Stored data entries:
=== Section Start ===

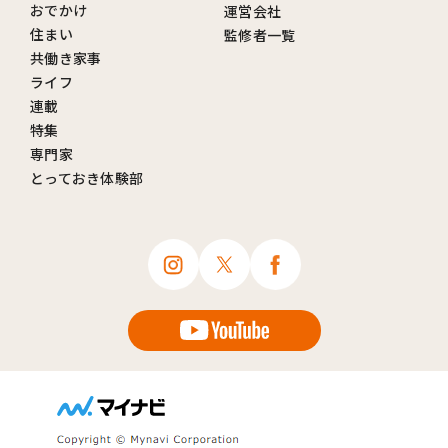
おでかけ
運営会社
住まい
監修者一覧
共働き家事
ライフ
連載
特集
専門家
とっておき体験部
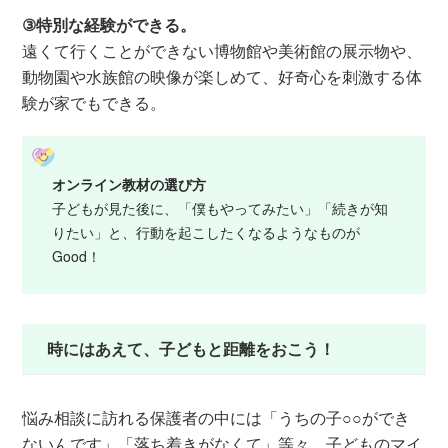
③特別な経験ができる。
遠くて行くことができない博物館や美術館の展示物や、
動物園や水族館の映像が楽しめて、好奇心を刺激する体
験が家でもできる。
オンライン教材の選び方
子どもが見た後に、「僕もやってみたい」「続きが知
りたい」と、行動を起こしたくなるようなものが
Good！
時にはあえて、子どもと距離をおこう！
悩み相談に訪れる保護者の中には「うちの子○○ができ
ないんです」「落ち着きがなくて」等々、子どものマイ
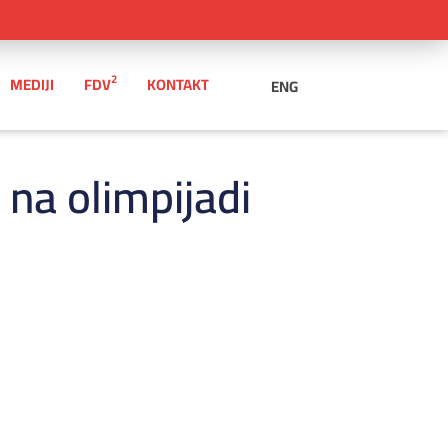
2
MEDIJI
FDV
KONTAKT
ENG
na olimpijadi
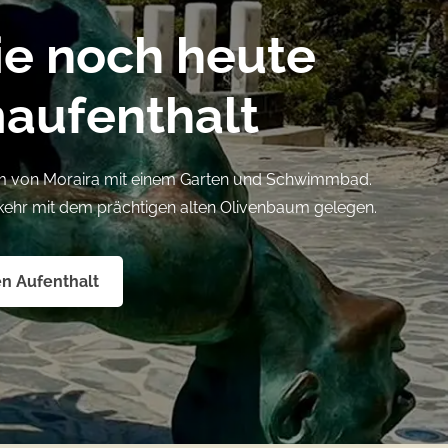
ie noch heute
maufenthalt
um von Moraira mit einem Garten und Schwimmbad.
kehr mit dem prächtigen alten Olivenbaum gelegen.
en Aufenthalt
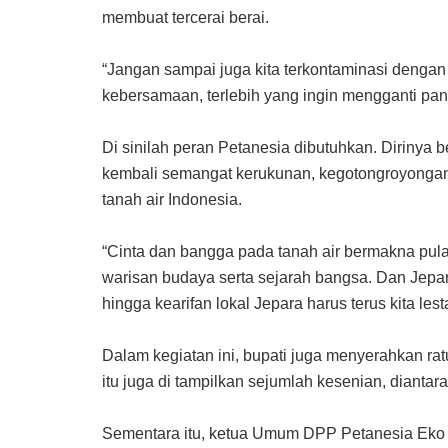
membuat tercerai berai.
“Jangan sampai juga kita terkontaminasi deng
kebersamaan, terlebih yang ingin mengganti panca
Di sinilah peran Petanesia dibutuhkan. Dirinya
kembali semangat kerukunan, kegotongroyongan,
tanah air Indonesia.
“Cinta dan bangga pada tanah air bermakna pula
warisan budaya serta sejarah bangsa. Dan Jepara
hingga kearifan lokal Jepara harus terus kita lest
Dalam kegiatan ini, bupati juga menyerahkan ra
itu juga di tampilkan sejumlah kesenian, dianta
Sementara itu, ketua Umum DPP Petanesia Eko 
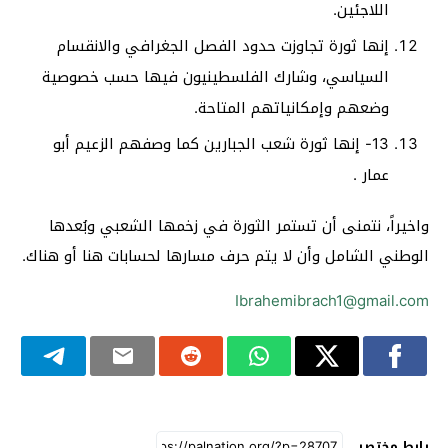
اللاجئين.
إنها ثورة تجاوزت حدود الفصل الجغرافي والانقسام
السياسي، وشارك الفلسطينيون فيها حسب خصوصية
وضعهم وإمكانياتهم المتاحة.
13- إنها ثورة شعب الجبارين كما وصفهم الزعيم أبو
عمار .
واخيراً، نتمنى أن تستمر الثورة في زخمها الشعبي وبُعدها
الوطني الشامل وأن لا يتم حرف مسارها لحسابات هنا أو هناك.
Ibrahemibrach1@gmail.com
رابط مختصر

=== Section End ===

> _What is being asked_
Reproduce every line of text in the listing above, character for character and in the same order, leaving out the pictures.

> _Response to the task_
おでかけ
運営会社
住まい
監修者一覧
共働き家事
ライフ
連載
特集
専門家
とっておき体験部
③特別な経験ができる。
遠くて行くことができない博物館や美術館の展示物や、
動物園や水族館の映像が楽しめて、好奇心を刺激する体
験が家でもできる。
オンライン教材の選び方
子どもが見た後に、「僕もやってみたい」「続きが知
りたい」と、行動を起こしたくなるようなものが
Good！
時にはあえて、子どもと距離をおこう！
悩み相談に訪れる保護者の中には「うちの子○○ができ
ないんです」「落ち着きがなくて」等々、子どものマイ
2
MEDIJI
FDV
KONTAKT
ENG
na olimpijadi
ie noch heute
maufenthalt
um von Moraira mit einem Garten und Schwimmbad.
kehr mit dem prächtigen alten Olivenbaum gelegen.
en Aufenthalt
membuat tercerai berai.
“Jangan sampai juga kita terkontaminasi deng
kebersamaan, terlebih yang ingin mengganti panca
Di sinilah peran Petanesia dibutuhkan. Dirinya
kembali semangat kerukunan, kegotongroyongan,
tanah air Indonesia.
“Cinta dan bangga pada tanah air bermakna pula
warisan budaya serta sejarah bangsa. Dan Jepara
hingga kearifan lokal Jepara harus terus kita lest
Dalam kegiatan ini, bupati juga menyerahkan ra
itu juga di tampilkan sejumlah kesenian, dianta
Sementara itu, ketua Umum DPP Petanesia Eko 
اللاجئين.
إنها ثورة تجاوزت حدود الفصل الجغرافي والانقسام
السياسي، وشارك الفلسطينيون فيها حسب خصوصية
وضعهم وإمكانياتهم المتاحة.
13- إنها ثورة شعب الجبارين كما وصفهم الزعيم أبو
عمار .
واخيراً، نتمنى أن تستمر الثورة في زخمها الشعبي وبُعدها
الوطني الشامل وأن لا يتم حرف مسارها لحسابات هنا أو هناك.
Ibrahemibrach1@gmail.com
رابط مختصر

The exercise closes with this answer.